I would find ways to just— it was on my way to school
that I would wave at him.
I'd see him at his office.
I door-stopped him a couple of times, and I got the job.
Persistence, I'm always telling my kids,
be enthusiastic, be persistent, and I sure was.
How old were you when you got that job?
I was 19.
And what name were you at that point?
I was Valerie Whittingham from Ryerson.
Valerie Whittingham, okay, very good.
And I got married right after that.
I was married at 20.
You married Anne?
On my graduation day from Ryerson, I know, I know.
It sounds Appalachian.
You've been Valerie Pringle for how many years?
Oh, we were 50 years last year coming up to 51.
O-M-G.
I know.
Wow, you still like him?
Yeah, he's wonderful.
He's okay?
I know, Andy's amazing and he's really made my life
a lot more interesting for sure.
Isn't that a wonderful thing to be able to say about that?
Okay, isn't that wonderful?
Okay, people of a certain generation
are going to remember this.
You are one of the founding co-hosts of Midday on CBC.
Sheldon, roll it if you would.
Good afternoon. This is Midday for Monday, January 7th.
In Geneva, the superpowers are face to face in new arms talks. In 10 minutes, two experts
on the issues and what this country has at stake.
In Vancouver, one of the luckiest men you'll ever meet, a climber who fell off a mountain
at 20,000 feet.
In business, the changing profile of the Canadian consumer
and how it affects us.
In entertainment, the triple-barreled return
of Patrick Watson.
These stories and more in 10 minutes.
We take you first to the midday news.
Oh, that was episode one with Bill Cameron.
Oh, my gosh.
The late great.
He was the late great, and he was, you know,
a Mount Rushmore broadcasting and such a great writer
and such a precise guy.
And I was given, when they created Midday,
Bill Cameron half the time and Keith Morrison half the time.
I mean, honest to Pete.
Well, speaking of which, hang on.
Look what I just so happen to have here.
I know, sweet Keith, there he is.
Look at you and Keith Morrison.
Oh my gosh, are you two yummy together or what?
Well, they were really extraordinary teachers for me to sort of how to learn.
Because I come from radio.
I spent nine years at CFRB radio working with Andy Berry,
working with Gordon Sinclair, working with Betty Kennedy.
I mean, I feel like I knew Edward R. Murrow personally.
You did not know Edward R. Murrow.
I go back that far though. I mean, honestly, Edward R. Murrow personally. You did not know Edward R. Murrow. I'd go back that far, though.
I mean, honestly, the Patriot of the Constitution, 82,
they sent Gordon Sinclair, who was 82, and me.
And I was 28 to cover that.
So many days, you're like 30, 31 years old, something like that?
I guess I was.
I had two kids at that point.
But going to TV was a whole different canvas,
and it was national and just a whole new scope.
Steve, I met you there at the CBC.
We worked together.
It was, with pictures.
It was wonderful.
Because I filled in for Ralph Ben-Murgy, I think, once.
Yes, you did.
So you and I co-hosted Midday once upon a time.
That was ages ago.
Well, it was memorable. Nice of you to say.
You were awesome. I'm not surprised TVO stole you when you've had an unbelievable career.
Midday had a great sense of the country. I always likened it to a sort of a Morningside
Zosky kind of thing.
And you guys went everywhere.
It was a sweet show.
You really traveled everywhere.
Oh, to the Arctic and to the Yukon.

^^^^

Can you carry the interview with Valerie Pringle forward from its last line? The lines after this point come from a separate source.

=== Material provided ===
^^^^

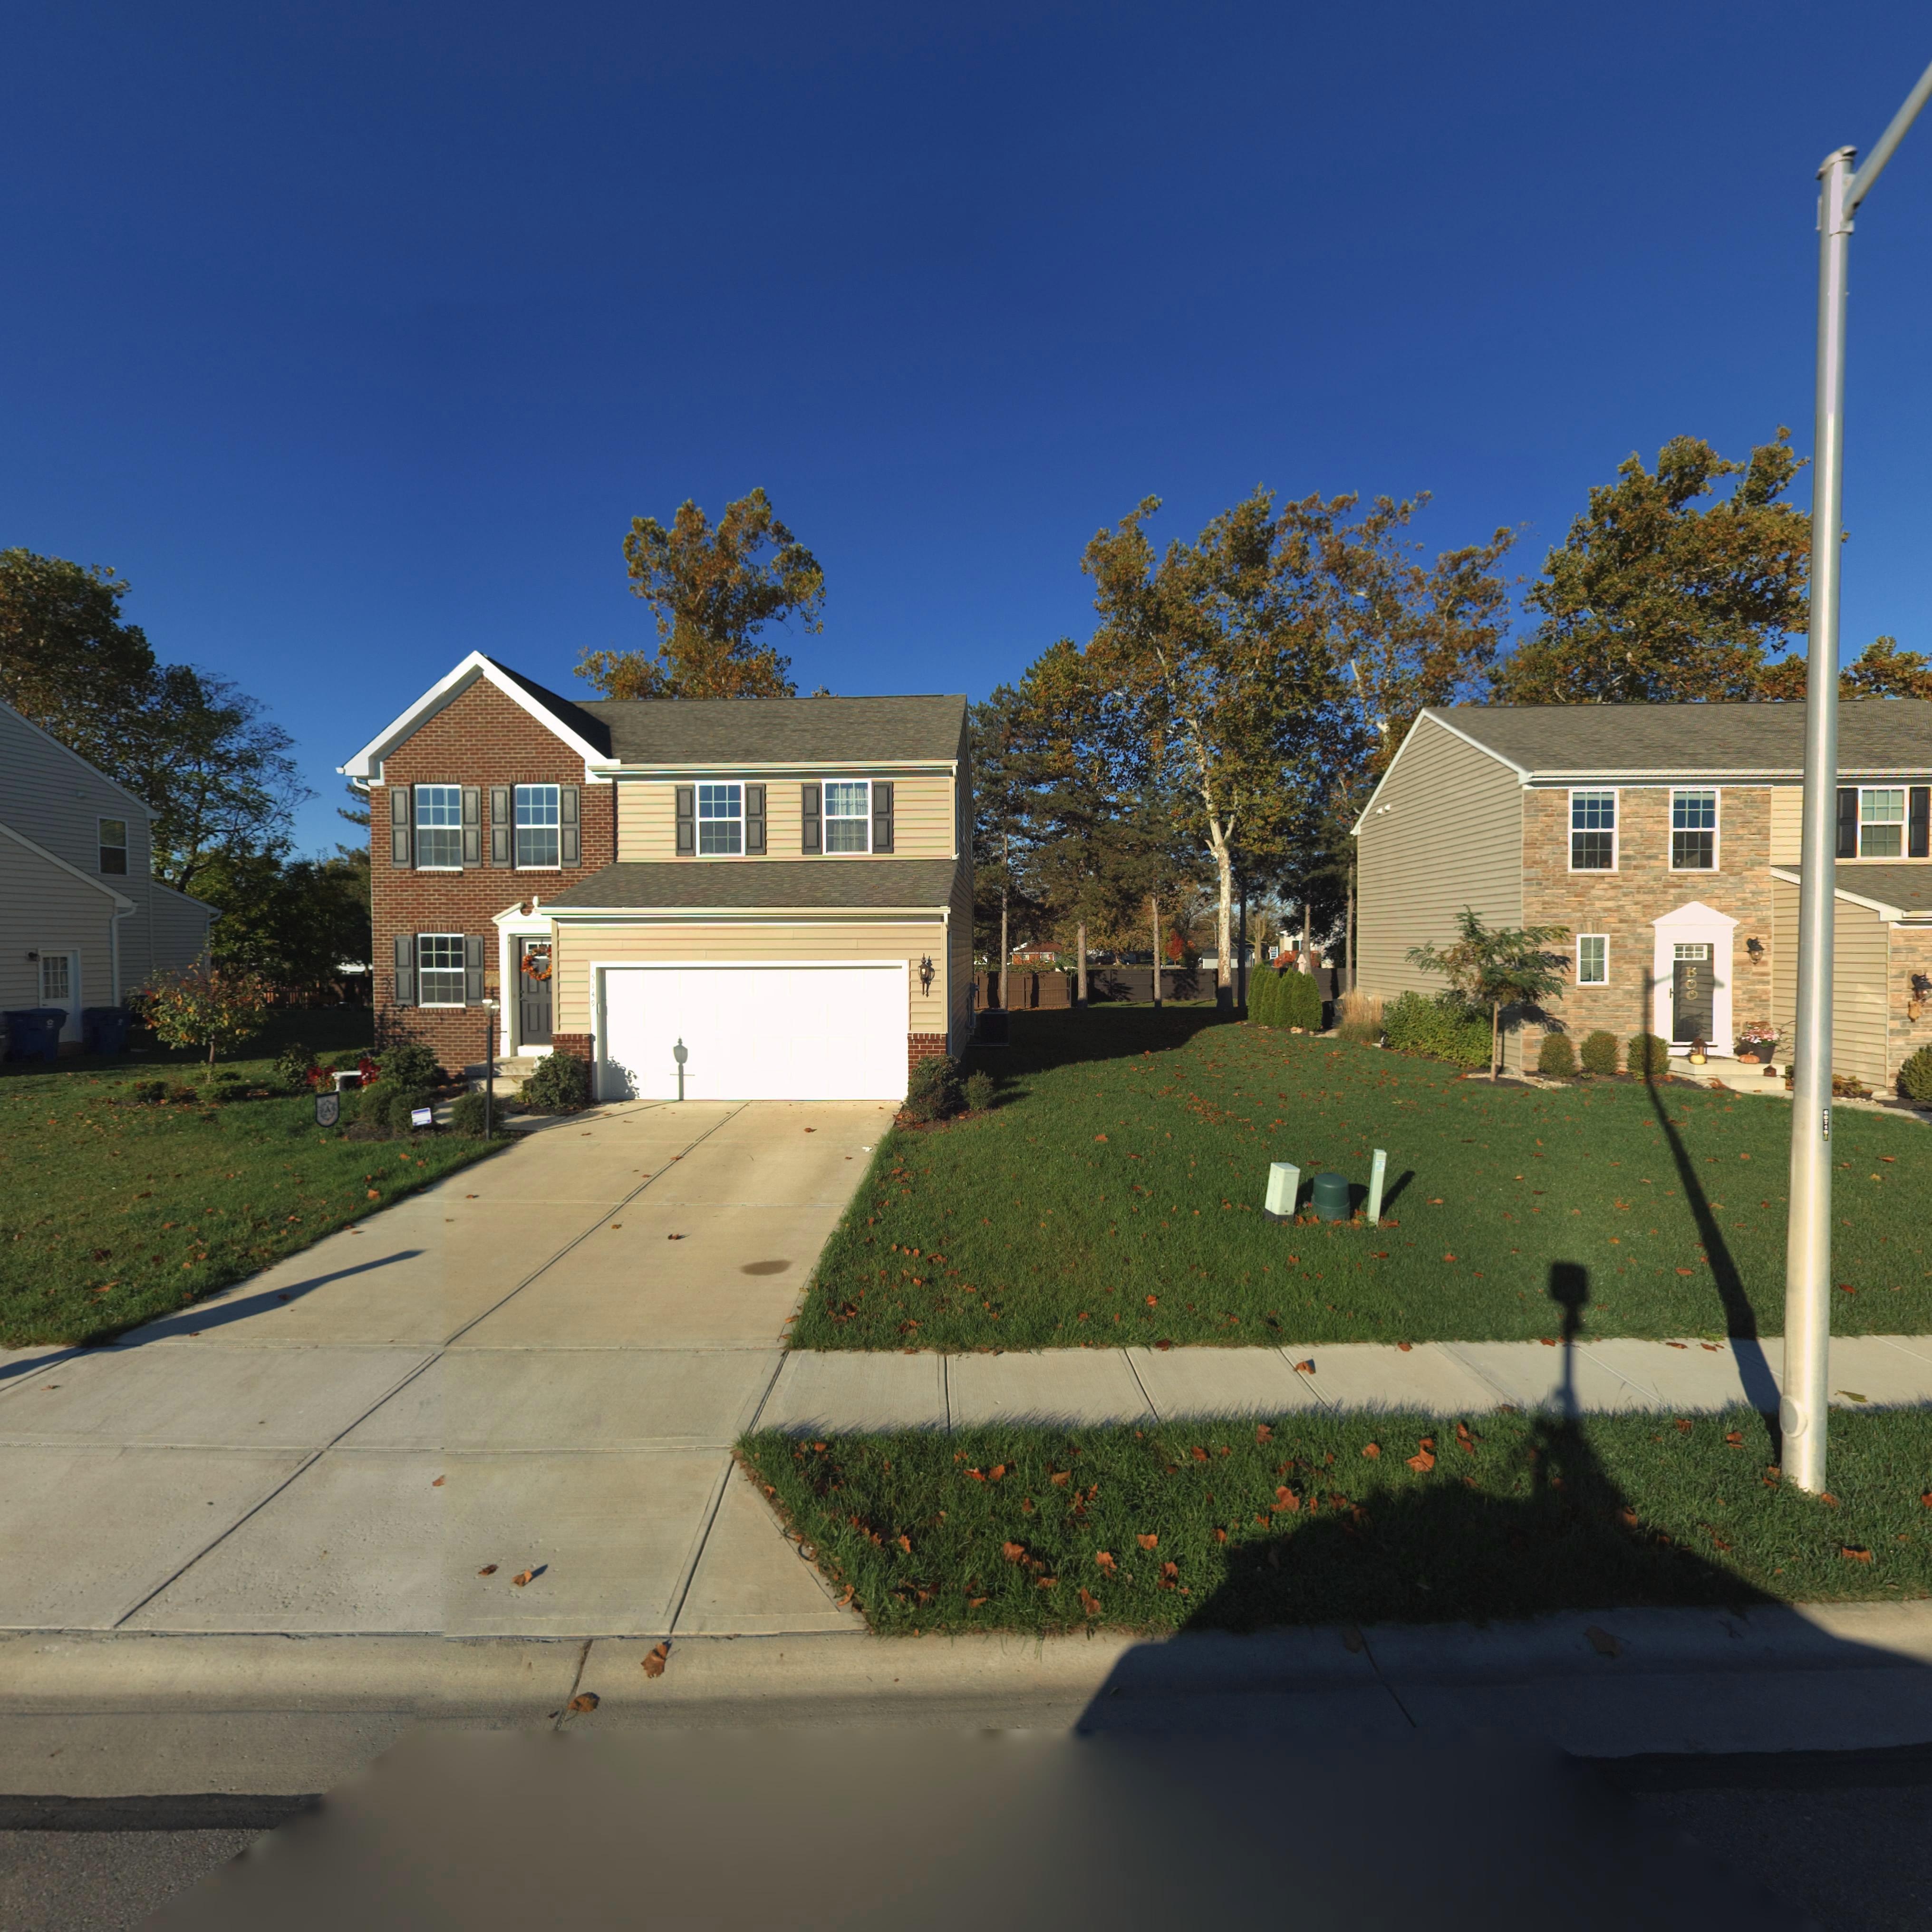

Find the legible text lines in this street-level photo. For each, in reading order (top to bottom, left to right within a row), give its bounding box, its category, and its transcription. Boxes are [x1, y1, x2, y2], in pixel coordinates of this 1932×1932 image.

^^^^

=== Expected answer ===
So, Valerie, give us the dirt here. Who was your favorite co-host?
Wow, because I had Peter Downey. Peter Downey was hilarious. Peter Downey and I would
Weep with laughter Ralph Ben-Murray was awesome, and I even worked with Kevin Newman briefly at the end
just before I moved to Canada am and
Oh, man, that was a sweet show.
But nine years and I was ready for a change.
I really was ready to go to live.
And that picture of Keith Morrison
was actually one they took for CTV.
And he'd come back to Canada from working in Los Angeles.
And so he liked working with me, I guess.
So he said, get me.
And I was scared.
I've been scared every job I've taken.
I've been terrified.
Sure doesn't show.
You sort of leap into it.
And I've obviously loved every job.
I cry whenever I leave a job, and then I'm
scared what I'm going to do.
But going to Canada M was great.
The hours were nutty, but it was energized,
and it was more newsworthy and you're in people's
homes in a different way than midday was.
So yeah, that was a great experience too for nine years.
Then it was time to change that.
What time did you get up in the morning for Canada AM?
I got up around four.
I had three kids.
Fairly outrageous.
Well, it is.
People would say, are you a morning person?
I think they said, that's not morning.
And it required a lot of discipline.
I had kids, and you have to have your nap.
And it was like Groundhog Day, because do your show,
and I'd come home, and I'd have a nap, and I'd get up.
And then they'd start sending interviews again.
But I'd do them on the phone that time.
You just sort of never stop doing interviews.
And I'd go to bed often before my children.
But it was a good show.
Did you think when you were at CBC doing Midday that you would probably be a CBC lifer?
No, I didn't have a sense of that particularly.
I mean, I loved being there.
Barbara Frum was a huge hero.
I remember interviewing her and it actually ended up being not long before she died.
And I remember asking what she'd listened to when she interviewed people.
And she had this line.
She said, I'm listening for the ring of truth.
You know, a line.
And you know that, Steve.
Every once in a while, through all the blah, blah, blah, you hear somebody says
something, and like the hairs stand up on the back of your neck.
You go, that's so true.
That's real.
I believe it.
Those moments of authenticity.
And boy, she was great. I thought she was fabulous. I was real. I believe it was. Those moments of authenticity. Yes. And boy, she was great.
I thought she was fabulous.
I was lucky.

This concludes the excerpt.